Fact-checking President Uhuru Kenyatta's Jamhuri Day speech

President Kenyatta and First Lady Margaret Kenyatta at State House, Nairobi as they prepared to leave for the 55th Jamhuri Day celebrations at Nyayo Stadium.

The Financial Standard this week looks at three claims made by President Uhuru Kenyatta while officiating the country’s 55th Jamhuri Day at Nyayo Stadium in Nairobi celebrations last week.

“With better health and nutrition, Kenyans today are living nearly twice as long, on average, as their fathers did at independence.”

This is largely exaggerated. The World Bank puts Kenya’s average life expectancy in 1963, the year Kenya gained independence, at 48.2 years. The figure steadily increased to 58 years in 1984 before dipping to 51 years in 2000.

Over the past 16 years, average life expectancy in Kenya has gradually increased with the most recent data putting it at 67 years as at 2016.

It is also worth noting that average life expectancy across Africa has followed a similar graph, rising from 41 years in 1963 to 61 years in 2016 and that Kenya’s average life expectancy is currently five years below the global average of 72 years.

“Our port is the busiest in the region and the fastest improving.”

This is correct. Of the East African Community member States, only Kenya and Tanzania have direct access to the sea and serve land-locked neighbours of Burundi, Uganda, Rwanda, Democratic Republic of Congo and South Sudan.
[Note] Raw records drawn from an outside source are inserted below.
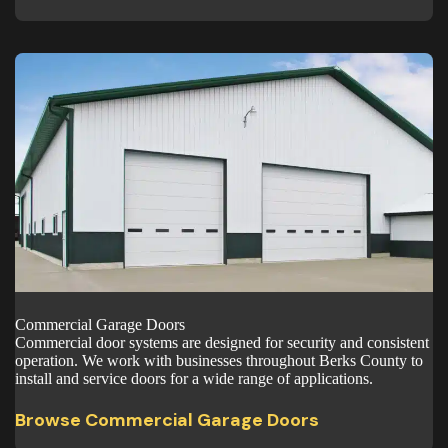
Commercial Garage Doors
Commercial door systems are designed for security and consistent
operation. We work with businesses throughout Berks County to
install and service doors for a wide range of applications.
Browse Commercial Garage Doors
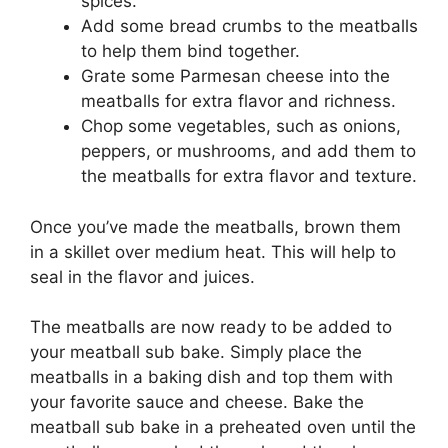
spices.
Add some bread crumbs to the meatballs
to help them bind together.
Grate some Parmesan cheese into the
meatballs for extra flavor and richness.
Chop some vegetables, such as onions,
peppers, or mushrooms, and add them to
the meatballs for extra flavor and texture.
Once you’ve made the meatballs, brown them
in a skillet over medium heat. This will help to
seal in the flavor and juices.
The meatballs are now ready to be added to
your meatball sub bake. Simply place the
meatballs in a baking dish and top them with
your favorite sauce and cheese. Bake the
meatball sub bake in a preheated oven until the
Kenya’s port of Mombasa is the larger and most developed of the two processing 24 million tones of dead weight cargo as at June 2017 against the port of Dar es Salaam that recorded 13.7 million tones over the same period of time according to annual reports from the respective port authorities.
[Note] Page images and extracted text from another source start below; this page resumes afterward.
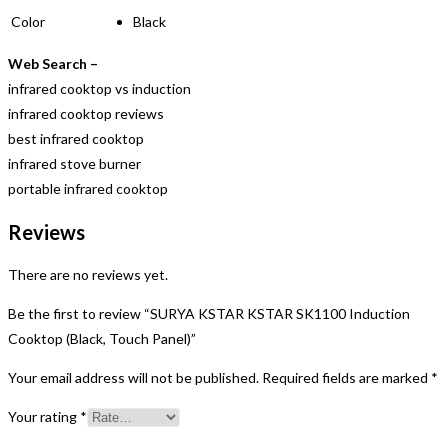
Color
Black
Web Search –
infrared cooktop vs induction
infrared cooktop reviews
best infrared cooktop
infrared stove burner
portable infrared cooktop
Reviews
There are no reviews yet.
Be the first to review “SURYA KSTAR KSTAR SK1100 Induction
Cooktop (Black, Touch Panel)”
Your email address will not be published.
Required fields are marked
*
Your rating
*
At the same time, the port of Mombasa has recorded a 31 per cent increase in absolute cargo throughput over the past five years while the port of Dar es Salaam has marked a marginal 4.2 per cent increase over the same period of time.

“…The private sector, which employs 90 per cent of our working population, must actively seek to become more regionally and globally competitive. 

This is incorrect. Kenya’s statistics office segments Kenya’s working population into three main categories: wage employees, covering the private and public sector, self-employed and unpaid family workers and informal sector employees.

The latest statistics indicate that the majority of working Kenyans earn a living from the informal sector that recorded 14 million workers last year.

Wage employees in the private sector stood at 1.8 million with another 790,000 in the public sector. The private sector thus accounts for just 10.7 per cent of Kenya’s total working population and not 90 per cent as claimed by the president.